Jonathan Weisman has decided to leave Twitter for reasons he sets forth (at length) at: Why I Quit Twitter — and Left Behind 35,000 Followers.
The essence of his complaint: Twitter failed to censor the speech of other Twitter users.
I offer no defense for the offensive and crude tweets Weisman received via Twitter.
However, as the The Times’s deputy Washington editor, Weisman had the resources to filter his Twitter stream to remove such posts on his own.
But avoiding the offensive tweets wasn’t his goal.
Weisman’s goal is to silence others and to enlist Twitter in that task.
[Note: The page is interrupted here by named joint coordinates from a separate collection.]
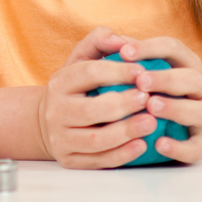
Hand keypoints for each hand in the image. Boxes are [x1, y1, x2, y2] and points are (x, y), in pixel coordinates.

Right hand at [36, 26, 160, 168]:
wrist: (50, 121)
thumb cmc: (78, 88)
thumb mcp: (82, 59)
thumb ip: (101, 41)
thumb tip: (122, 41)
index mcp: (60, 82)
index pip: (88, 73)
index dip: (118, 71)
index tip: (143, 72)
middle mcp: (55, 110)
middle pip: (91, 110)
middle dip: (123, 105)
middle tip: (148, 99)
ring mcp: (60, 138)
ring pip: (96, 139)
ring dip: (126, 132)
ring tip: (151, 123)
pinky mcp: (69, 160)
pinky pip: (99, 160)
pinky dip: (122, 155)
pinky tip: (142, 146)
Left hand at [117, 35, 201, 163]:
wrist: (187, 121)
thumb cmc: (152, 87)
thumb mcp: (142, 65)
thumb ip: (127, 51)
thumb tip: (112, 40)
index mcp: (184, 63)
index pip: (172, 48)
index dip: (149, 48)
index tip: (124, 52)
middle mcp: (200, 88)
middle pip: (192, 79)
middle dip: (166, 79)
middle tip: (140, 81)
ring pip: (200, 112)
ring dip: (175, 109)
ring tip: (151, 107)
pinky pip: (196, 148)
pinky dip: (179, 148)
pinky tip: (158, 144)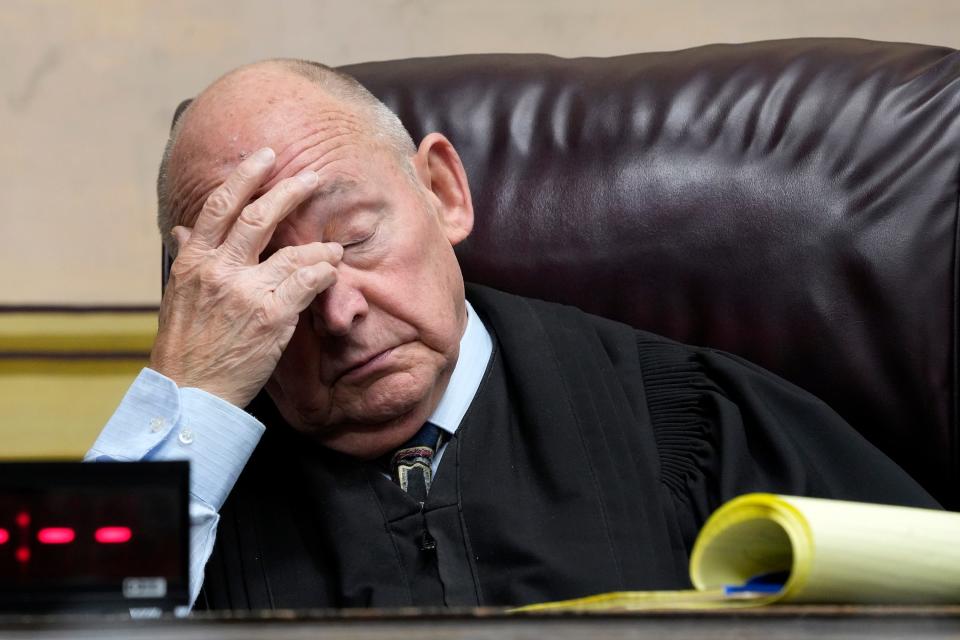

I have to agree that Twitter’s use of its “terms of service” is arbitrary and capricious, not to mention lacking transparency, but that’s all the more reason to discard content rules from “terms of service,” not make them more onerous.
Weisman’s parting shot is to describe Twitter as a “…cesspoll of hate….”
Humanity has a number of such cesspools as well as large swaths of people who fall somewhere between there and sainthood. No reason to expect social media that reflects society to be any different.
Jonathan Weisman leaving Twitter is the loss of another advocate for censorship and there can never be too few of those.
PS: The New York Times needs to seriously think about why it employs a censorship advocate as its deputy Washington Editor.